At their annual gathering each summer, the leaders of the rich world promise to fix some pressing global problem -- and usually fail to deliver. This month's Group of Eight summit in Russia takes statecraft to a whole new level. Global leaders have "energy security" on the agenda. But judging by what they say and do, they don't always understand the subject.


For many American leaders, energy security means producing energy at home and relying less on foreigners. But the United States imports three-fifths of its oil, and the share is heading up. For the foreseeable future, alternative fuel is unlikely to change that.

For China, which isn't part of the G-8 but participates in some of its meetings, energy security means buying stakes in foreign oil fields -- in Sudan, Nigeria, Angola and so on. But this doesn't make China any more secure. If a geopolitical crisis broke out, China's tankers might be blocked on the high seas; owning chunks of Africa's oil wouldn't make much difference. In the absence of a crisis, African investments make little more sense: China can buy oil on the world market.

For Russia, which pushed energy onto the G-8 agenda, energy security has yet a third meaning: restrictions on foreign investment in domestic oil and gas fields. But this is the mirror image of the Chinese mistake. Just as China's security isn't boosted by owning African resources, Russia's security isn't reduced by allowing foreigners to own Russian ones. In a crisis, Russia would control its oil fields by military force. Short of a crisis it can extract taxes and royalties from foreign energy firms just as it can from Russian ones.

So there's no sense in these nationalistic conceptions of energy security. As Daniel Yergin has written recently in Foreign Affairs, real energy security requires setting aside the pipe dream of energy independence and embracing interdependence.

Energy interdependence can actually be good for energy security: Just look at natural gas markets.
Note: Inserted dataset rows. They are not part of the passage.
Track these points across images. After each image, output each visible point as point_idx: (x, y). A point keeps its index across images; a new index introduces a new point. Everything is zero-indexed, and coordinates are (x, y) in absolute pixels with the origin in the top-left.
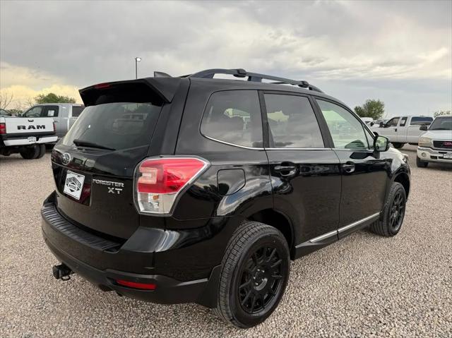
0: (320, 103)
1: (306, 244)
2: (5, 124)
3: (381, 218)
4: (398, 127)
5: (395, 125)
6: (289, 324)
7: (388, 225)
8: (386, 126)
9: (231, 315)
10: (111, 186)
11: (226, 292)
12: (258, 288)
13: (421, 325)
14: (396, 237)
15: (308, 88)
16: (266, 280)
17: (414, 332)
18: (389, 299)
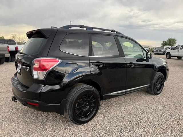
0: (119, 39)
1: (109, 94)
2: (18, 47)
3: (150, 87)
4: (179, 50)
5: (178, 49)
6: (97, 125)
7: (154, 90)
8: (174, 49)
9: (71, 118)
10: (26, 68)
11: (69, 110)
12: (84, 110)
13: (150, 130)
14: (158, 95)
15: (115, 33)
16: (88, 107)
17: (146, 132)
18: (142, 119)
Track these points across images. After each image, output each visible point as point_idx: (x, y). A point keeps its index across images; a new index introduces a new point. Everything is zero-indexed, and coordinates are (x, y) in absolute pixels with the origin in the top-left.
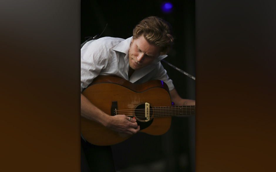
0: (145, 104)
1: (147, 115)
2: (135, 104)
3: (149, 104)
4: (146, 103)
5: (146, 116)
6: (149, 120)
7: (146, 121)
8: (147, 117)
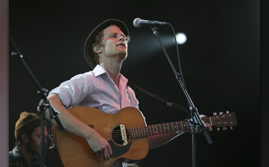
0: (120, 127)
1: (124, 137)
2: (111, 127)
3: (124, 126)
4: (121, 125)
5: (123, 139)
6: (127, 143)
7: (124, 144)
8: (125, 140)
Right now nearly all the natural gas that Americans consume comes from U.S. and Canadian fields; only 3 percent comes into the country by tanker in the form of liquefied natural gas. This renders the United States highly vulnerable to disruptions on its home continent. If terrorists or a hurricane took out a key pipeline, it would be hard to bring in alternative supplies from outside North America, and prices would spike upward. By buying more liquefied natural gas from a diverse range of foreigners, the United States would reduce its energy independence but enhance its energy security.

For different reasons, the oil market also shows why leaders should embrace interdependence. Because oil is traded globally, a supply disruption anywhere will affect gas prices in the United States; there's no use thinking nationalistically. If there's an explosion in a Chinese oil field that serves Chinese consumers, it will force the Chinese to buy more oil on the world market and so drive up the global price: American motorists will suffer. So China's energy security is not in competition with U.S. energy security, as the resource-scramble model would suggest. China's energy security is part of U.S. energy security.

Equally, there's a lot of breast-beating about the U.S. strategic oil reserve. The idea of vast bunkers full of crude conjures pleasing feelings of national self-sufficiency: The heck with those foreigners, we can take care of ourselves! But this is mostly a delusion. If the United States releases oil from its reserve, the benefit is dissipated around the world since the global oil price is affected. To have a serious impact on that price, the United States needs Europe and the advanced Asian countries to release oil from their stockpiles in a concerted way: Far from being a tool of national self-sufficiency, strategic oil reserves are a classic multilateral instrument. There's an urgent need to bring the big emerging economies into the International Energy Agency, which coordinates the reserves held by the rich countries.

What about U.S. relations with energy suppliers ; surely here the model of nationalistic competition is relevant? The Arab oil embargo of 1973 demonstrated the danger of a conflict between suppliers and consumers, and Russia's withholding of natural gas from Ukraine last winter shows that embargoes remain possible. But suppliers know that strong-arm tactics are the surest way to accelerate the search for alternative fuels, which is why Russia plays politics with energy more by giving out subsidized supplies than by refusing to sell any. The threat of an embargo by oil states is therefore smaller than the threat of violence by non-states -- rebel attacks in Nigeria's oil delta, an al-Qaeda strike in Saudi Arabia. In this sense the energy security of producers is not in competition with that of consumers. They are interdependent.

If the G-8 summit can spread the word about this interdependence, it will do some good. But the nationalistic conception of energy security is worse than useless. By encouraging a competitive scramble for resources that could spiral into conflict, this sort of security talk only creates insecurity.